(Text transcribed from the pages)
++++++++
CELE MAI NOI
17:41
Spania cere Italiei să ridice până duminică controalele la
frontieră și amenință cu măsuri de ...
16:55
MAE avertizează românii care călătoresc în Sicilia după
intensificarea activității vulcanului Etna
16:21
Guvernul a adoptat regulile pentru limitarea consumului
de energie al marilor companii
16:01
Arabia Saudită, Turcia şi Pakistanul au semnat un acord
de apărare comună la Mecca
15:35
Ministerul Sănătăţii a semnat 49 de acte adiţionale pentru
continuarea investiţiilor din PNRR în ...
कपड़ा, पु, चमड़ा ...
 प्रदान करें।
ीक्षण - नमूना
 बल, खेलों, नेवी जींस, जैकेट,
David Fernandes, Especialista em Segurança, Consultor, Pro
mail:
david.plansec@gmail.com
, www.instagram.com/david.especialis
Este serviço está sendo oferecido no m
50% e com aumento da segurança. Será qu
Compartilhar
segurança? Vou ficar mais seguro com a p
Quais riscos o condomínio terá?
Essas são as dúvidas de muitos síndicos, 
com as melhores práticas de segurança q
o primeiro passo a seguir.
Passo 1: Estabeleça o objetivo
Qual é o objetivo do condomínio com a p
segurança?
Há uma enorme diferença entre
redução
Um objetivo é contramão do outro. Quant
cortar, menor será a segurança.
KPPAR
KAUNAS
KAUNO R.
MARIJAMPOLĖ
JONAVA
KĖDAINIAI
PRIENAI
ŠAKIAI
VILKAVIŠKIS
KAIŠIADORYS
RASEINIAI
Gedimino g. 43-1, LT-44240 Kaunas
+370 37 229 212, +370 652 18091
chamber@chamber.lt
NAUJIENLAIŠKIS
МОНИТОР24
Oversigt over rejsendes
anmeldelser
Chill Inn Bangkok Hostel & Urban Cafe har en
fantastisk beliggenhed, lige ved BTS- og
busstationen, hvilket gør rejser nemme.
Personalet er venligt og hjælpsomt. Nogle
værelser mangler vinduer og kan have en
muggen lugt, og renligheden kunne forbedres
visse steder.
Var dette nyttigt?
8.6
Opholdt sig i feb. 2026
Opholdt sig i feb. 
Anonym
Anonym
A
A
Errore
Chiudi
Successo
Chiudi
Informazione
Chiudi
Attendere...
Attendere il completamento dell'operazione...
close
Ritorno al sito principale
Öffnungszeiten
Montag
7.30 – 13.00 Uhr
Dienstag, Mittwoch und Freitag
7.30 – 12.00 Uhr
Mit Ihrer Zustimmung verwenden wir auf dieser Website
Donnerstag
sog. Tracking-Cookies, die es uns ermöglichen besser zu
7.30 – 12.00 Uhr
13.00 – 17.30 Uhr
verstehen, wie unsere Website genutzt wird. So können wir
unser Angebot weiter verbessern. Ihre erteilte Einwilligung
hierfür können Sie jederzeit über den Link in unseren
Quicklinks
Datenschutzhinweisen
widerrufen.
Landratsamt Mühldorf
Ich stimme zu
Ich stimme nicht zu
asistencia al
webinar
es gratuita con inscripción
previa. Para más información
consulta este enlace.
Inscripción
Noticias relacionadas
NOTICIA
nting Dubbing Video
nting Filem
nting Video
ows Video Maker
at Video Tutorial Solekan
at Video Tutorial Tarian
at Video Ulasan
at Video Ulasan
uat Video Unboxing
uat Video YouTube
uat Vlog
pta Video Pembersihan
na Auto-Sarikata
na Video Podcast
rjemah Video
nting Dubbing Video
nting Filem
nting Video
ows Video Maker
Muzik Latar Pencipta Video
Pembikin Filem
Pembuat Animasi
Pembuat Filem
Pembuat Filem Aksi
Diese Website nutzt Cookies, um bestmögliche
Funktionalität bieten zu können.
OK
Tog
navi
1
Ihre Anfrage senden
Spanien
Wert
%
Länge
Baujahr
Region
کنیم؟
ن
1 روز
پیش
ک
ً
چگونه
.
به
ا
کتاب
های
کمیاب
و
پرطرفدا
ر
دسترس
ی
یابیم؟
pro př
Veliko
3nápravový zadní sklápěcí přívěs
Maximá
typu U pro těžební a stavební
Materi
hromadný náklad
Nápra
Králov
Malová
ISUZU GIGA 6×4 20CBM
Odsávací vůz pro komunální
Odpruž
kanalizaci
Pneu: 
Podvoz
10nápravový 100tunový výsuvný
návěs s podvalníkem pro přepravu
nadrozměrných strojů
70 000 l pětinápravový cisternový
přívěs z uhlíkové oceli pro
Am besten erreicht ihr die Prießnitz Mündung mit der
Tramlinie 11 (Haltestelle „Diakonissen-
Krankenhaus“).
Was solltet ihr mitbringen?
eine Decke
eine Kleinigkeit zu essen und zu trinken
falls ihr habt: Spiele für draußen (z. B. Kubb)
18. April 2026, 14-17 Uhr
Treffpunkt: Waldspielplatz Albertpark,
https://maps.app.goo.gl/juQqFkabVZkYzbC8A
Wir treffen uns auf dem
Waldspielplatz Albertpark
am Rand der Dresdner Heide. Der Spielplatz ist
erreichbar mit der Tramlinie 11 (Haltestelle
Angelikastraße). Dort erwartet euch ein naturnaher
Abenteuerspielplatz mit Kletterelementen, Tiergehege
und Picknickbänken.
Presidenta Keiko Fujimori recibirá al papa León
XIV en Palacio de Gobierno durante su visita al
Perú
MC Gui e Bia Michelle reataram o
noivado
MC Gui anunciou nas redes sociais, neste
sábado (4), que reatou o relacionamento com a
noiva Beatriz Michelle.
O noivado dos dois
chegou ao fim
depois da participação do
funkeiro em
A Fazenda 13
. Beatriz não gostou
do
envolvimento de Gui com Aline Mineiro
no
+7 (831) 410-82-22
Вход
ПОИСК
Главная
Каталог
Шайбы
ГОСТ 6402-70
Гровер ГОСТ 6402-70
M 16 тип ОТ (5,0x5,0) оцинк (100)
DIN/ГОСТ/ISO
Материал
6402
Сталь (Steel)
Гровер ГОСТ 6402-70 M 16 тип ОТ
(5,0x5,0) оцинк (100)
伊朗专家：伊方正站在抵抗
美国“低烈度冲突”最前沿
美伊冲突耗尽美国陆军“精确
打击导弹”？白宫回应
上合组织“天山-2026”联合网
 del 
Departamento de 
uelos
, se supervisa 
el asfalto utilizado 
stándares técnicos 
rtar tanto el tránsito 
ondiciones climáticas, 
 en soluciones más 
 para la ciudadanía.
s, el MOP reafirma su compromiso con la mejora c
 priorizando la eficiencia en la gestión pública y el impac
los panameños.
++++++++
Copy every line of the data above word for word, keeping the original order and leaving nothing out.

→ Written answer:
CELE MAI NOI
17:41
Spania cere Italiei să ridice până duminică controalele la
frontieră și amenință cu măsuri de ...
16:55
MAE avertizează românii care călătoresc în Sicilia după
intensificarea activității vulcanului Etna
16:21
Guvernul a adoptat regulile pentru limitarea consumului
de energie al marilor companii
16:01
Arabia Saudită, Turcia şi Pakistanul au semnat un acord
de apărare comună la Mecca
15:35
Ministerul Sănătăţii a semnat 49 de acte adiţionale pentru
continuarea investiţiilor din PNRR în ...
कपड़ा, पु, चमड़ा ...
 प्रदान करें।
ीक्षण - नमूना
 बल, खेलों, नेवी जींस, जैकेट,
David Fernandes, Especialista em Segurança, Consultor, Pro
mail:
david.plansec@gmail.com
, www.instagram.com/david.especialis
Este serviço está sendo oferecido no m
50% e com aumento da segurança. Será qu
Compartilhar
segurança? Vou ficar mais seguro com a p
Quais riscos o condomínio terá?
Essas são as dúvidas de muitos síndicos, 
com as melhores práticas de segurança q
o primeiro passo a seguir.
Passo 1: Estabeleça o objetivo
Qual é o objetivo do condomínio com a p
segurança?
Há uma enorme diferença entre
redução
Um objetivo é contramão do outro. Quant
cortar, menor será a segurança.
KPPAR
KAUNAS
KAUNO R.
MARIJAMPOLĖ
JONAVA
KĖDAINIAI
PRIENAI
ŠAKIAI
VILKAVIŠKIS
KAIŠIADORYS
RASEINIAI
Gedimino g. 43-1, LT-44240 Kaunas
+370 37 229 212, +370 652 18091
chamber@chamber.lt
NAUJIENLAIŠKIS
МОНИТОР24
Oversigt over rejsendes
anmeldelser
Chill Inn Bangkok Hostel & Urban Cafe har en
fantastisk beliggenhed, lige ved BTS- og
busstationen, hvilket gør rejser nemme.
Personalet er venligt og hjælpsomt. Nogle
værelser mangler vinduer og kan have en
muggen lugt, og renligheden kunne forbedres
visse steder.
Var dette nyttigt?
8.6
Opholdt sig i feb. 2026
Opholdt sig i feb. 
Anonym
Anonym
A
A
Errore
Chiudi
Successo
Chiudi
Informazione
Chiudi
Attendere...
Attendere il completamento dell'operazione...
close
Ritorno al sito principale
Öffnungszeiten
Montag
7.30 – 13.00 Uhr
Dienstag, Mittwoch und Freitag
7.30 – 12.00 Uhr
Mit Ihrer Zustimmung verwenden wir auf dieser Website
Donnerstag
sog. Tracking-Cookies, die es uns ermöglichen besser zu
7.30 – 12.00 Uhr
13.00 – 17.30 Uhr
verstehen, wie unsere Website genutzt wird. So können wir
unser Angebot weiter verbessern. Ihre erteilte Einwilligung
hierfür können Sie jederzeit über den Link in unseren
Quicklinks
Datenschutzhinweisen
widerrufen.
Landratsamt Mühldorf
Ich stimme zu
Ich stimme nicht zu
asistencia al
webinar
es gratuita con inscripción
previa. Para más información
consulta este enlace.
Inscripción
Noticias relacionadas
NOTICIA
nting Dubbing Video
nting Filem
nting Video
ows Video Maker
at Video Tutorial Solekan
at Video Tutorial Tarian
at Video Ulasan
at Video Ulasan
uat Video Unboxing
uat Video YouTube
uat Vlog
pta Video Pembersihan
na Auto-Sarikata
na Video Podcast
rjemah Video
nting Dubbing Video
nting Filem
nting Video
ows Video Maker
Muzik Latar Pencipta Video
Pembikin Filem
Pembuat Animasi
Pembuat Filem
Pembuat Filem Aksi
Diese Website nutzt Cookies, um bestmögliche
Funktionalität bieten zu können.
OK
Tog
navi
1
Ihre Anfrage senden
Spanien
Wert
%
Länge
Baujahr
Region
کنیم؟
ن
1 روز
پیش
ک
ً
چگونه
.
به
ا
کتاب
های
کمیاب
و
پرطرفدا
ر
دسترس
ی
یابیم؟
pro př
Veliko
3nápravový zadní sklápěcí přívěs
Maximá
typu U pro těžební a stavební
Materi
hromadný náklad
Nápra
Králov
Malová
ISUZU GIGA 6×4 20CBM
Odsávací vůz pro komunální
Odpruž
kanalizaci
Pneu: 
Podvoz
10nápravový 100tunový výsuvný
návěs s podvalníkem pro přepravu
nadrozměrných strojů
70 000 l pětinápravový cisternový
přívěs z uhlíkové oceli pro
Am besten erreicht ihr die Prießnitz Mündung mit der
Tramlinie 11 (Haltestelle „Diakonissen-
Krankenhaus“).
Was solltet ihr mitbringen?
eine Decke
eine Kleinigkeit zu essen und zu trinken
falls ihr habt: Spiele für draußen (z. B. Kubb)
18. April 2026, 14-17 Uhr
Treffpunkt: Waldspielplatz Albertpark,
https://maps.app.goo.gl/juQqFkabVZkYzbC8A
Wir treffen uns auf dem
Waldspielplatz Albertpark
am Rand der Dresdner Heide. Der Spielplatz ist
erreichbar mit der Tramlinie 11 (Haltestelle
Angelikastraße). Dort erwartet euch ein naturnaher
Abenteuerspielplatz mit Kletterelementen, Tiergehege
und Picknickbänken.
Presidenta Keiko Fujimori recibirá al papa León
XIV en Palacio de Gobierno durante su visita al
Perú
MC Gui e Bia Michelle reataram o
noivado
MC Gui anunciou nas redes sociais, neste
sábado (4), que reatou o relacionamento com a
noiva Beatriz Michelle.
O noivado dos dois
chegou ao fim
depois da participação do
funkeiro em
A Fazenda 13
. Beatriz não gostou
do
envolvimento de Gui com Aline Mineiro
no
+7 (831) 410-82-22
Вход
ПОИСК
Главная
Каталог
Шайбы
ГОСТ 6402-70
Гровер ГОСТ 6402-70
M 16 тип ОТ (5,0x5,0) оцинк (100)
DIN/ГОСТ/ISO
Материал
6402
Сталь (Steel)
Гровер ГОСТ 6402-70 M 16 тип ОТ
(5,0x5,0) оцинк (100)
伊朗专家：伊方正站在抵抗
美国“低烈度冲突”最前沿
美伊冲突耗尽美国陆军“精确
打击导弹”？白宫回应
上合组织“天山-2026”联合网
 del 
Departamento de 
uelos
, se supervisa 
el asfalto utilizado 
stándares técnicos 
rtar tanto el tránsito 
ondiciones climáticas, 
 en soluciones más 
 para la ciudadanía.
s, el MOP reafirma su compromiso con la mejora c
 priorizando la eficiencia en la gestión pública y el impac
los panameños.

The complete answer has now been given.